(Given data Opens)

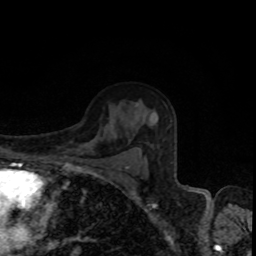
Breast MRI, one axial slice; slice 59 of 80 in the series (ordered by position); cropped to one breast; dynamic contrast-enhanced series, time point 2 of 8 at this slice position (early post-contrast); 1.5 T; TE 4.2 ms, TR 7 ms; 256 × 256 image matrix, field of view 160 × 160 mm. Female patient.
Outlined on this slice (semi-automatically segmented with operator editing):
- enhancing-tissue mask used for the functional tumour volume (all voxels passing the contrast-enhancement thresholds inside the analysis volume; usually the tumour): box from (x=126, y=112) to (x=137, y=169) px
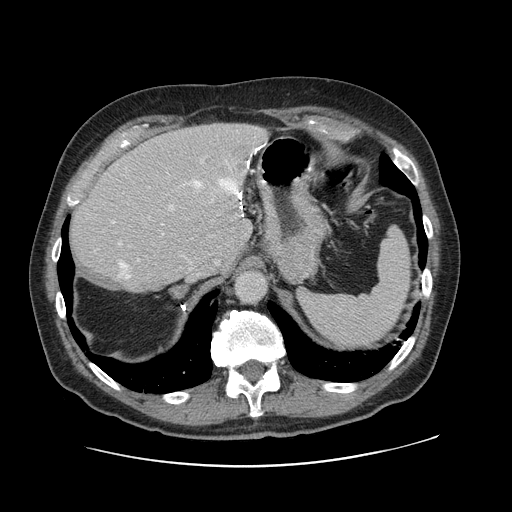
Contrast-enhanced abdominal CT, one axial slice. Position 86 of 138 along the scan axis. 120 kVp. Intravenous contrast given. Soft-tissue window (W 400 / L 40 HU). 2.5 mm slice thickness. 512 × 512 image matrix, field of view 402 × 402 mm. Case-level facts recorded for this patient, not image findings: patient: male, age 46 years at operation; diagnosis: colorectal cancer liver metastases, imaged before liver resection; multiple liver metastases: no; largest metastasis: 3.3 cm; disease in both lobes: no.
Outlined on this slice (outlined manually by an expert reader):
- hepatic veins: bounding box [x1, y1, x2, y2] px = [119, 148, 259, 279]
- liver: [69, 124, 267, 293]
- planned liver remnant (the part of the liver to remain after resection): [70, 152, 241, 293]
- portal vein (with intrahepatic branches): [118, 162, 204, 246]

(Given data Closes)

§ **Work to be completed**: If a line in the material above contains "view", show that line.

§ **Your response**:
Breast MRI, one axial slice; slice 59 of 80 in the series (ordered by position); cropped to one breast; dynamic contrast-enhanced series, time point 2 of 8 at this slice position (early post-contrast); 1.5 T; TE 4.2 ms, TR 7 ms; 256 × 256 image matrix, field of view 160 × 160 mm. Female patient.
Contrast-enhanced abdominal CT, one axial slice. Position 86 of 138 along the scan axis. 120 kVp. Intravenous contrast given. Soft-tissue window (W 400 / L 40 HU). 2.5 mm slice thickness. 512 × 512 image matrix, field of view 402 × 402 mm. Case-level facts recorded for this patient, not image findings: patient: male, age 46 years at operation; diagnosis: colorectal cancer liver metastases, imaged before liver resection; multiple liver metastases: no; largest metastasis: 3.3 cm; disease in both lobes: no.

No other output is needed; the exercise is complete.